Besides Garden State and I Heart Huckabees, this genre has blossomed in recent years with hugely successful, inventive features such as the Charlie Kaufman triumvirate Eternal Sunshine of the Spotless Mind, Adaptation, and Being John Malkovich; Mulholland Drive; and the underappreciated Punch Drunk Love. I’d say the first of the movement were The Royal Tenenbaums and The Big Lebowski. Other forbearers of Absurd Existentialism might include cult classics Donnie Darko and Heathers. (For more examples, check out favorite movies on Thefacebook.com – I guarantee you the highest-rated movies will be Absurd Existentialist.) The movement has its existentialist roots in the French New Wave (Breathless, 400 Blows, etc.) and the New Wave’s 1960s American counterpart (Butch Cassidy and the Sundance Kid, The Graduate), as any critic worth his weight in references can attest to— thus the lazy statement I read in the New Yorker that Garden State is this generation’s Graduate. Blasphemy! Just because they both have inconclusive endings? Just because Dustin Hoffman and Zach Braff are equally nonplussed and not particularly hot?

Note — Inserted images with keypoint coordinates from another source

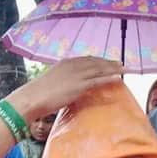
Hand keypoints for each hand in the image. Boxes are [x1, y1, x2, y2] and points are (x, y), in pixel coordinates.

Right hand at [7, 57, 124, 120]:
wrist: (32, 98)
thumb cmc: (38, 94)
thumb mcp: (52, 83)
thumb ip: (63, 82)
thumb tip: (68, 87)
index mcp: (65, 63)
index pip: (86, 59)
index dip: (98, 60)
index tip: (107, 61)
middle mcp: (72, 65)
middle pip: (95, 62)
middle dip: (109, 62)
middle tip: (121, 63)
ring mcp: (76, 75)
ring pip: (99, 69)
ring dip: (113, 68)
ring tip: (124, 69)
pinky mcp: (79, 86)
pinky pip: (98, 81)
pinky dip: (109, 78)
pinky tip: (118, 79)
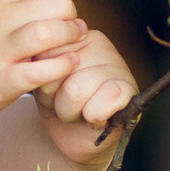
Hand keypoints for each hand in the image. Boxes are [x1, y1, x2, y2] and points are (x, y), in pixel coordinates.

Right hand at [0, 0, 84, 133]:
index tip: (54, 18)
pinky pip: (43, 70)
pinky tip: (64, 68)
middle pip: (57, 2)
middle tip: (67, 34)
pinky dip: (61, 68)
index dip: (57, 0)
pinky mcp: (0, 82)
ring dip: (69, 39)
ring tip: (71, 48)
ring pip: (51, 31)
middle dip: (69, 17)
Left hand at [29, 25, 135, 166]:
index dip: (41, 81)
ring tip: (80, 110)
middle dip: (54, 99)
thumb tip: (59, 69)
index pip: (44, 53)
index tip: (51, 88)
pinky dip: (93, 119)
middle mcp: (97, 41)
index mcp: (72, 34)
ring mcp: (117, 63)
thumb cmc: (57, 102)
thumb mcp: (40, 80)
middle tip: (67, 103)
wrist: (75, 137)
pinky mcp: (129, 90)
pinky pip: (101, 104)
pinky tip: (96, 118)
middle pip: (58, 73)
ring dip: (70, 112)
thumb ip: (42, 65)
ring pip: (75, 90)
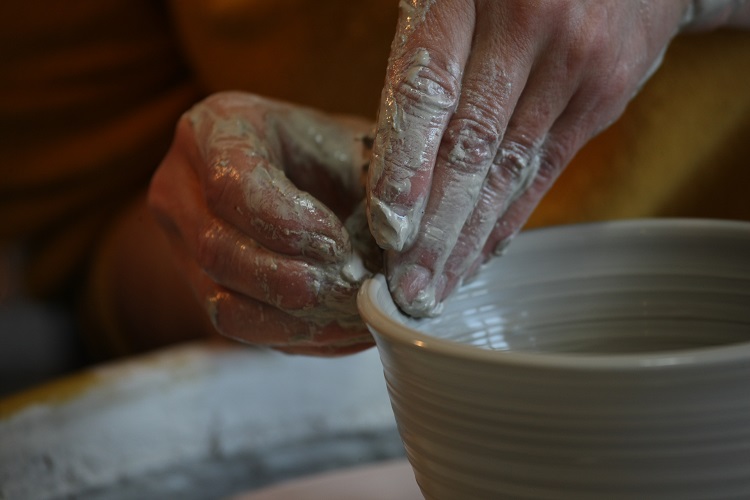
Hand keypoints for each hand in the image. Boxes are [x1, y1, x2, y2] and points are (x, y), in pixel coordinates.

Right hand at [149, 92, 378, 354]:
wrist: (311, 174)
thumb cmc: (336, 156)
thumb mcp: (356, 149)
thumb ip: (374, 187)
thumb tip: (397, 247)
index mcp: (216, 127)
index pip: (231, 185)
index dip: (287, 224)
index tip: (338, 241)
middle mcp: (180, 184)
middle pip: (218, 250)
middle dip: (291, 280)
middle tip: (351, 286)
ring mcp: (180, 241)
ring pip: (223, 301)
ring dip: (297, 318)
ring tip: (354, 313)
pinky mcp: (198, 286)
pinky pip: (237, 327)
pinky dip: (295, 336)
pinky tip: (340, 329)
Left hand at [367, 0, 698, 316]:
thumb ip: (422, 61)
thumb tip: (390, 169)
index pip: (427, 93)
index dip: (405, 167)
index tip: (388, 230)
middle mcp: (526, 26)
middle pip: (469, 147)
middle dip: (435, 229)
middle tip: (408, 288)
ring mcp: (575, 63)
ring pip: (508, 169)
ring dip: (468, 239)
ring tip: (437, 288)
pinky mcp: (605, 94)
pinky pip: (547, 168)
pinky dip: (510, 218)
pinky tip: (482, 254)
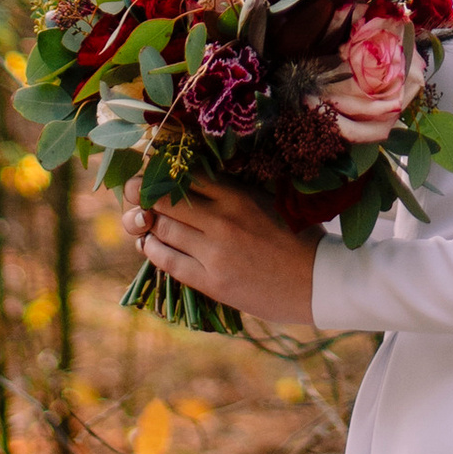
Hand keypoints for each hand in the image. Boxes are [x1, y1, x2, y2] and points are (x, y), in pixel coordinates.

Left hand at [128, 185, 317, 327]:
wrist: (317, 282)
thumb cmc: (296, 237)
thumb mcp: (267, 200)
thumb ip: (233, 190)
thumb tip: (195, 177)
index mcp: (238, 194)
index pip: (184, 174)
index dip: (160, 171)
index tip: (150, 172)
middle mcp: (222, 220)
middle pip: (164, 200)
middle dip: (143, 195)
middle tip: (135, 195)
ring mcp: (215, 253)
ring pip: (162, 229)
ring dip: (148, 224)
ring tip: (145, 221)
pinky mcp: (212, 282)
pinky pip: (167, 261)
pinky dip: (152, 250)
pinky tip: (150, 245)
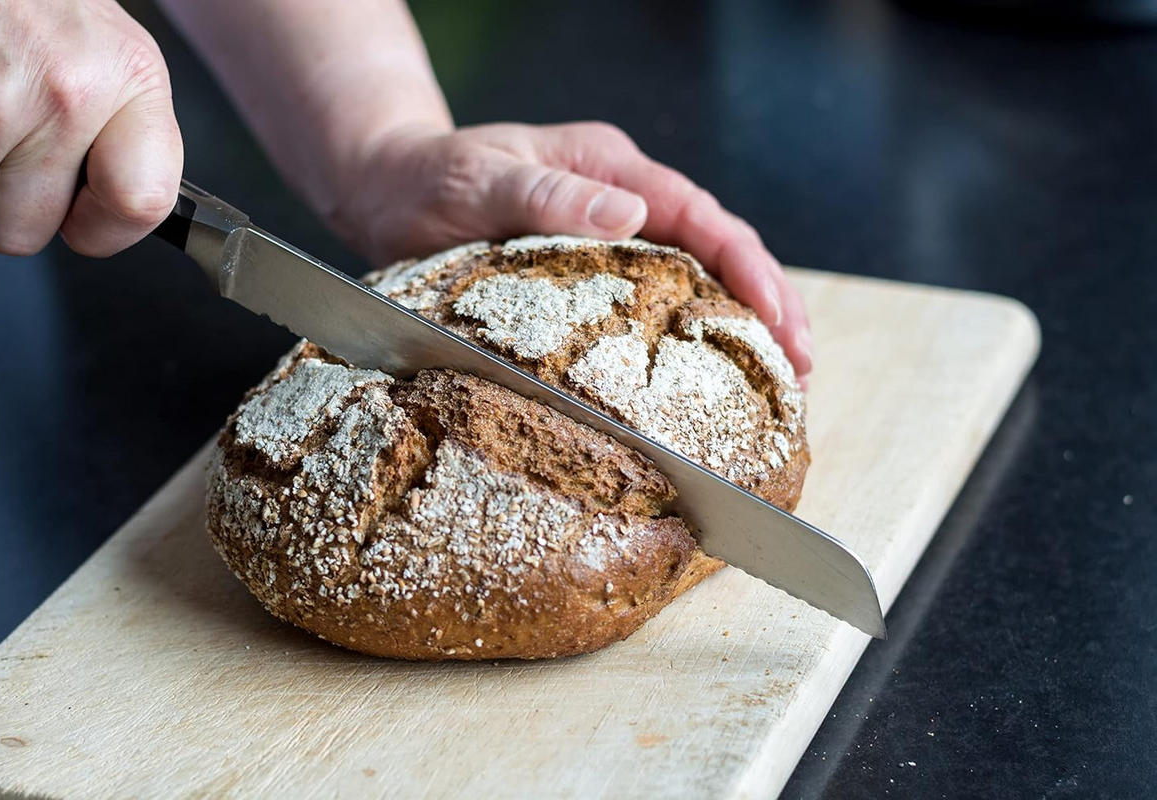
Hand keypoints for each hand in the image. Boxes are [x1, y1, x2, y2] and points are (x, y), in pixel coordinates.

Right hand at [0, 0, 181, 255]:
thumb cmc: (29, 2)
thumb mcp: (108, 52)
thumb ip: (124, 130)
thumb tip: (126, 205)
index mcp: (132, 79)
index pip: (144, 202)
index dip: (105, 230)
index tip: (86, 220)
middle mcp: (73, 93)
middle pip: (35, 229)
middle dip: (15, 206)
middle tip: (14, 150)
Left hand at [334, 122, 812, 379]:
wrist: (385, 185)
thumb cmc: (425, 178)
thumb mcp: (478, 179)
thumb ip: (547, 192)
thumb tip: (630, 211)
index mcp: (608, 166)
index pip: (700, 215)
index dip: (748, 267)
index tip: (780, 319)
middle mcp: (620, 196)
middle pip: (717, 245)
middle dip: (769, 302)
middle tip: (803, 365)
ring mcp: (609, 230)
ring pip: (697, 272)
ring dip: (742, 321)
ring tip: (781, 376)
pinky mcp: (591, 265)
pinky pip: (657, 294)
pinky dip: (694, 328)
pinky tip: (709, 368)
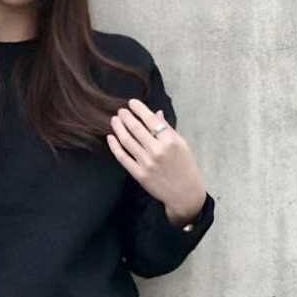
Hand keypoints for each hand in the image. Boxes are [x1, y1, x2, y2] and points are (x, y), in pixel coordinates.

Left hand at [106, 100, 206, 217]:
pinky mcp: (139, 174)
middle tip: (121, 111)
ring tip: (114, 120)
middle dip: (126, 116)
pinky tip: (110, 137)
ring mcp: (147, 163)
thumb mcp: (182, 145)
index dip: (139, 109)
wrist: (185, 194)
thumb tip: (156, 113)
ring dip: (118, 128)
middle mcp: (157, 151)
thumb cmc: (186, 167)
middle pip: (136, 128)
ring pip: (127, 141)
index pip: (151, 119)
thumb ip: (168, 128)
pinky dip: (114, 146)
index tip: (132, 103)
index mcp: (170, 141)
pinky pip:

Garden State fakes Absurd Existentialism. It’s on the right track: its main character, the unmagnetic Zach Braff himself, wanders through the movie’s absurd environment with a facial expression of victimized deadpan that seems appropriate for the ironic, hopeful cynicism characteristic of the genre. This expression, though, conveys not his character’s mental state so much as his own, as writer-director; another, subtle term of AE that Braff failed to pick up on is that the writer-director and the viewer must be able to wink at each other over the heads of the characters. Braff’s character is a loser, but unlike Jim Carrey’s character in Eternal Sunshine, Jason Schwartzman’s in Huckabees, or any of the characters in Lebowski, for example, he has no particular caricaturish faults for us to objectify him by. He’s a loser without any redeeming qualities, who, by enjoying complete (inexplicable) romantic success with Natalie Portman, ceases to be a loser at all. So what if she has seizures and wears a helmet that makes her look like a turtle? She’s Queen Amidala. She’s hot. He, on the other hand, is uncharismatic, uninteresting, and looks like David Duchovny gone wrong. How are we supposed to like him if we can’t even feel bad for him?

But whether you like Braff or not, the real problem with Garden State is that it’s an ’80s high school flick disguised as Absurd Existentialism. The movie is more akin to Sixteen Candles and The Breakfast Club than to I Heart Huckabees and Eternal Sunshine. Don’t get me wrong; I heart Molly Ringwald, and Braff has her pouty, eye-rolly thing down cold. But these ’80s teen flicks didn’t pretend to be anything than what they were: simplistic, romantic, fantasy comedies about lonely losers looking for love in the grotesque wasteland of high school. Braff is out of his league. Need more proof? Dude, three words: the bathtub scene.

I Heart Huckabees is currently playing at the Garden Theater at Nassau Street. UFO will be showing Garden State this weekend at Frist.